“...Erkekler, kadınların özlemlerinin en kararlı muhalifleridir” diyor Bebel.
Flormar'dan atılan kadın işçilerin çalışırken ve şimdi eylemdeyken yaşadıklarını öğrenince, Bebel'in bu sözünü anımsamak işten bile değil. Fabrikada erkek ve kadın çalışanların arasındaki ücret-mesai farklılığı, taciz-hakarete varan davranışlar, belirgin olan haksız uygulamalar kadın işçilerin öfkesini büyütmüş, hatta eylem kararlılıklarını artırmıştır.

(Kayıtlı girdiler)
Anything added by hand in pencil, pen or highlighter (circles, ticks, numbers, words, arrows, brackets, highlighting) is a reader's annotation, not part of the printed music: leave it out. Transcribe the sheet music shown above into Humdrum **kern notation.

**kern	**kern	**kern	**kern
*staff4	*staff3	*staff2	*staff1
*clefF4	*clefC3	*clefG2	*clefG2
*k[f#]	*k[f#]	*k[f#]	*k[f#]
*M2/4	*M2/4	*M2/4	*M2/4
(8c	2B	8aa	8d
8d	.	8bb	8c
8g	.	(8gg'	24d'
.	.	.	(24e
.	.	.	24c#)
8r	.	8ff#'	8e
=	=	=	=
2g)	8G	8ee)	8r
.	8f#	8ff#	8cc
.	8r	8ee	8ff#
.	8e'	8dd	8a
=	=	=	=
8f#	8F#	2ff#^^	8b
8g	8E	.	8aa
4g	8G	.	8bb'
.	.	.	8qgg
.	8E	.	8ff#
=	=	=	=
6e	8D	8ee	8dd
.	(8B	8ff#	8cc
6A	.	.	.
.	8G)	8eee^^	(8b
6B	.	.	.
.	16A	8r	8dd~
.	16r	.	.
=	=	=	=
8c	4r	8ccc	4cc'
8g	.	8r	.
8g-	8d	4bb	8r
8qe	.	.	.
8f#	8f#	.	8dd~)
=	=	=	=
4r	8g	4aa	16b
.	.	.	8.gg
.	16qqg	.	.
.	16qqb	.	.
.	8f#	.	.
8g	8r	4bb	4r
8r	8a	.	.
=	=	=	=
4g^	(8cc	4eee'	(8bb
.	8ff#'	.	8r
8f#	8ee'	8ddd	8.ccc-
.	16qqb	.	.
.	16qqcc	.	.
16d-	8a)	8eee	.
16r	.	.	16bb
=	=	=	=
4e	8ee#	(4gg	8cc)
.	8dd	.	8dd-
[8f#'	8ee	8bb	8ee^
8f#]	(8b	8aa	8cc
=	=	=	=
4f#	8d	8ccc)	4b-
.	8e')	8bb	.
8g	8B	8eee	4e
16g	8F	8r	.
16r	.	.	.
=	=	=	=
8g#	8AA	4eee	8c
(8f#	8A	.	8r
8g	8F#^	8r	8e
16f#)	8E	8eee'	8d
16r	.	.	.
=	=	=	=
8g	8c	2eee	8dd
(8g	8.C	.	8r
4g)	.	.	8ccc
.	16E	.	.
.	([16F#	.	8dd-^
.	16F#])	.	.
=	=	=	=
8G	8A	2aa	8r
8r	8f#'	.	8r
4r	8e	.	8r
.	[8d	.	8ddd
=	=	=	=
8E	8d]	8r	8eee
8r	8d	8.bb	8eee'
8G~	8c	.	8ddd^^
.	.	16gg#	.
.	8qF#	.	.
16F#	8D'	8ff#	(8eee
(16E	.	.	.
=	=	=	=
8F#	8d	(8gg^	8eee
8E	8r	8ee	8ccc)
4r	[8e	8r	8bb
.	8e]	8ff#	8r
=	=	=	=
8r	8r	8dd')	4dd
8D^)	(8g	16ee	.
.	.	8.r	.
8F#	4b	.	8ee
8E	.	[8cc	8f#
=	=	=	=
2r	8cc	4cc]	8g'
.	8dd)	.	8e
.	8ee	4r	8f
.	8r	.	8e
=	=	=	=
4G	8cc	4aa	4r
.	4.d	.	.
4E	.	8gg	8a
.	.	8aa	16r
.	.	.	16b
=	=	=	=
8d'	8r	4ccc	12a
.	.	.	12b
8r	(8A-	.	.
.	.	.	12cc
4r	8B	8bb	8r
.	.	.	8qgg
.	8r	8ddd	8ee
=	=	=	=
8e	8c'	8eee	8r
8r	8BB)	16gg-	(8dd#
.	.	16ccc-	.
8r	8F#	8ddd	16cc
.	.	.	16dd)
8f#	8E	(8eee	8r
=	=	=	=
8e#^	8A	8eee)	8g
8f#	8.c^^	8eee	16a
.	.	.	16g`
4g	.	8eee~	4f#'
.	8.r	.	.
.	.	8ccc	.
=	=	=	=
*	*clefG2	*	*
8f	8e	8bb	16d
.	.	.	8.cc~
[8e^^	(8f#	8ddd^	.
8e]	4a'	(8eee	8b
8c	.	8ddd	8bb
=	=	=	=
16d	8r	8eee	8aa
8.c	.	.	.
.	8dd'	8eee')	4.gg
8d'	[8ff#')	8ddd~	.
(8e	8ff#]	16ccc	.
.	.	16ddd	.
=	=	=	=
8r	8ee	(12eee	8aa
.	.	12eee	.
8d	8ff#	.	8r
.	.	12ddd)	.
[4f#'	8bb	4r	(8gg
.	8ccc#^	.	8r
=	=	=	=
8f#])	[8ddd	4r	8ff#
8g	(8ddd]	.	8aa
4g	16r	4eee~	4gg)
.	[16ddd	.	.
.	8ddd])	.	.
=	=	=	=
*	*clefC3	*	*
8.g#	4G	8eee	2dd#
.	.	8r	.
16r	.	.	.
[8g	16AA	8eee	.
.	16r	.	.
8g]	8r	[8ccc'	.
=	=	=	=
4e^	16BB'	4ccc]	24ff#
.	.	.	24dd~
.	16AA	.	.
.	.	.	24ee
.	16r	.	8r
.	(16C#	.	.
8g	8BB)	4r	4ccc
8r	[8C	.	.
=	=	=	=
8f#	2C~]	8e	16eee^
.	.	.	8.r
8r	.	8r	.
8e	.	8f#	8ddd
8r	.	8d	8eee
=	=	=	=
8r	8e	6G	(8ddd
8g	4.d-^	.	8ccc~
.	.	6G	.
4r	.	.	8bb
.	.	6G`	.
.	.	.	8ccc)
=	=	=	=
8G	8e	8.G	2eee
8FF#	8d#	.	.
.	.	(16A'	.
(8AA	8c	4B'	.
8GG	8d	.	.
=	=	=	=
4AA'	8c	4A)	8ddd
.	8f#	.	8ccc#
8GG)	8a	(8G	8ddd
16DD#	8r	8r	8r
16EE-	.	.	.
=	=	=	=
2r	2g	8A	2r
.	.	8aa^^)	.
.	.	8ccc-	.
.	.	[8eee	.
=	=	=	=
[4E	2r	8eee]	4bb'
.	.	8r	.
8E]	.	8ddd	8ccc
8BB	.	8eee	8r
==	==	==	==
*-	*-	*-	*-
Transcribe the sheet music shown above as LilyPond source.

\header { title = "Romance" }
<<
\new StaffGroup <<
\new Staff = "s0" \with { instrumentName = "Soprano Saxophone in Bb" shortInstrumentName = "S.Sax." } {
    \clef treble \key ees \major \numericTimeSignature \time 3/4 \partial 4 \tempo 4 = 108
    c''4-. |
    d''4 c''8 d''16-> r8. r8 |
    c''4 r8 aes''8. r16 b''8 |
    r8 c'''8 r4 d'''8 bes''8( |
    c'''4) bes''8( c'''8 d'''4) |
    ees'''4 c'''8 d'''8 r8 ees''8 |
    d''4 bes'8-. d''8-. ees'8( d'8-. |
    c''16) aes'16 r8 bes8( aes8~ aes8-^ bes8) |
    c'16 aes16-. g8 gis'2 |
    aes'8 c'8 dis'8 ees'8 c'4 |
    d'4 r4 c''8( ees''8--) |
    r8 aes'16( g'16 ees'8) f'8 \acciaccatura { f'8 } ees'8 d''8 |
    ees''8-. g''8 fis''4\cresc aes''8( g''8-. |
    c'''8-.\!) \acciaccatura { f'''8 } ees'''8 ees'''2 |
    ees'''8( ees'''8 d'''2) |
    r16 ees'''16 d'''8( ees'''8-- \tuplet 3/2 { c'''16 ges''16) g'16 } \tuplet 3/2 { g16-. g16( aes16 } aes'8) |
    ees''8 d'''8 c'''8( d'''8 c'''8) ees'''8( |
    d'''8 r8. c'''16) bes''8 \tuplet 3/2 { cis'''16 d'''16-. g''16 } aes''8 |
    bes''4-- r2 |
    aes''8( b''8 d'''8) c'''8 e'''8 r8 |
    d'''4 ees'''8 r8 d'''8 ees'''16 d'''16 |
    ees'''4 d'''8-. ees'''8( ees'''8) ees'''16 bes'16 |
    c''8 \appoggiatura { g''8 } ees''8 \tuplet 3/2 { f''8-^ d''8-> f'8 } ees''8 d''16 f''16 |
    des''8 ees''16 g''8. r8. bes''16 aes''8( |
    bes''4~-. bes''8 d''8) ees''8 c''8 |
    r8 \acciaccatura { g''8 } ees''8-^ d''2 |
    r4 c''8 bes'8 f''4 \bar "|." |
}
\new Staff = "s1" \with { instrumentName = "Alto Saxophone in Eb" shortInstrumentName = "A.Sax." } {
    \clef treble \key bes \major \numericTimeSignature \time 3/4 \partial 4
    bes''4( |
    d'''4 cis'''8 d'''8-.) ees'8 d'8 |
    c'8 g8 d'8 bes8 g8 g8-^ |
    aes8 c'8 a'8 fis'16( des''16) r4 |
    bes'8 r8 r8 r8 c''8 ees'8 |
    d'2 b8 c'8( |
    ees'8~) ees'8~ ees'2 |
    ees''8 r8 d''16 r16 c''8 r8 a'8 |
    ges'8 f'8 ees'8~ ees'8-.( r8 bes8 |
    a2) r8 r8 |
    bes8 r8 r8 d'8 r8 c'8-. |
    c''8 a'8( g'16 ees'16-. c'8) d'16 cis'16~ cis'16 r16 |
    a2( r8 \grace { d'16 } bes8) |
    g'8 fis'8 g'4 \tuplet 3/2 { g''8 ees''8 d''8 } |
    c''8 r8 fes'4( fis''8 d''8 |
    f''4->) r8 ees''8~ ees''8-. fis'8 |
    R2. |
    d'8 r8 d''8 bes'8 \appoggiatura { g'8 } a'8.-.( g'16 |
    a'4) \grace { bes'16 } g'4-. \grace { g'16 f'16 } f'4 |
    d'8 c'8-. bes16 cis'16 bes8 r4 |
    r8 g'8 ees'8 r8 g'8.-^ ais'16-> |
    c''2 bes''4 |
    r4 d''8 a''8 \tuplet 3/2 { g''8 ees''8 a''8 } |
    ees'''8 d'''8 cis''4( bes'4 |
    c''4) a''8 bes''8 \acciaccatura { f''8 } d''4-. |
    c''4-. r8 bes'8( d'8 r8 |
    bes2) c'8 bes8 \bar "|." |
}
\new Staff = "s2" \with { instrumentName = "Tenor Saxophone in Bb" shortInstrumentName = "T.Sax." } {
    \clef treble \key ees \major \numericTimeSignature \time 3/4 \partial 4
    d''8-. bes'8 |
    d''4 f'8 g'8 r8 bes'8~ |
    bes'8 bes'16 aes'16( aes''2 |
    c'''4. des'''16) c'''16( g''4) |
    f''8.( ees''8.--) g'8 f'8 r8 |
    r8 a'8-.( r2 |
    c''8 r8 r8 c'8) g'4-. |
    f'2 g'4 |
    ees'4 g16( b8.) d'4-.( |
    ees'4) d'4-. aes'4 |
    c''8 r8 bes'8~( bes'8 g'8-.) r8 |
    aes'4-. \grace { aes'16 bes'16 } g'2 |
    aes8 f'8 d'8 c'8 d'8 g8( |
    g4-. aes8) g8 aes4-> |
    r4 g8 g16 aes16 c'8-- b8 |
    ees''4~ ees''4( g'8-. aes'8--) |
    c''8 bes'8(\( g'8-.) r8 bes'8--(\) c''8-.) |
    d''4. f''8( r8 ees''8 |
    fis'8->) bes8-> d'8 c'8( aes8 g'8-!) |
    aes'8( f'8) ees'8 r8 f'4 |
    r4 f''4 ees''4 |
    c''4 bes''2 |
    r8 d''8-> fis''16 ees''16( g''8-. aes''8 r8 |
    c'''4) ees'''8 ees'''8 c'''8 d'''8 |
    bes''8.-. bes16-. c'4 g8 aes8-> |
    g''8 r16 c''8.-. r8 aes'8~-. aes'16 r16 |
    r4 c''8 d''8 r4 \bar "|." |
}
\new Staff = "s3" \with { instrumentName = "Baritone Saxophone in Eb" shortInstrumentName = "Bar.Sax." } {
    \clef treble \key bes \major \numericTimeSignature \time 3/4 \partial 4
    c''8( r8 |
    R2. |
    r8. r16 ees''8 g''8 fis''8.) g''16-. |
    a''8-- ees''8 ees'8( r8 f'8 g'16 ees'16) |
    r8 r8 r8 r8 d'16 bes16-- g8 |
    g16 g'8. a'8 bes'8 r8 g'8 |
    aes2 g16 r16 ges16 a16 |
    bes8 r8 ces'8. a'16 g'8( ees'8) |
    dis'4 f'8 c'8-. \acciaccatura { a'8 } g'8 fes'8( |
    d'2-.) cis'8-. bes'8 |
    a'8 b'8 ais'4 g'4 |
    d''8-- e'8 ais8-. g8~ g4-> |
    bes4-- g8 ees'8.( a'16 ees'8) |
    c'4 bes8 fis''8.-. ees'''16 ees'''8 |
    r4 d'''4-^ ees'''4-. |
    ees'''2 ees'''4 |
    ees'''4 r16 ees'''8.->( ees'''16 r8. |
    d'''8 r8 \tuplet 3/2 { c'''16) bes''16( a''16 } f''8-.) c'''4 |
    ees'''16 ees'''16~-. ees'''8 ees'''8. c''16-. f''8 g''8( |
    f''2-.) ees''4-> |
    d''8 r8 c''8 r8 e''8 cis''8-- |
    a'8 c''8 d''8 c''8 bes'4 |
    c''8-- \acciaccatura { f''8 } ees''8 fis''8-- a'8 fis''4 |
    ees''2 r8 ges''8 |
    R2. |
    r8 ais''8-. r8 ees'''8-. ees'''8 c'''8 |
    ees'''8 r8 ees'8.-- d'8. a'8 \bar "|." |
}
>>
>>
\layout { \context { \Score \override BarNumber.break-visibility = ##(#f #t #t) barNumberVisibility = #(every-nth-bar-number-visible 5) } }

**Görev tanımı:**
Flormar işçileriyle ilgili metne göre aşağıdaki soruları yanıtlayın.
1. Bebel'in sözünde erkekler neyin en kararlı muhalifleri olarak anılıyor?
2. Kadın işçiler hangi yerden atılmış?
3. Fabrikada erkek ve kadın çalışanlar arasında hangi farklılıktan söz ediliyor?

**Beklenen yanıt:**
1. Kadınların özlemlerinin.
2. Flormar'dan.
3. Ücret-mesai farklılığından.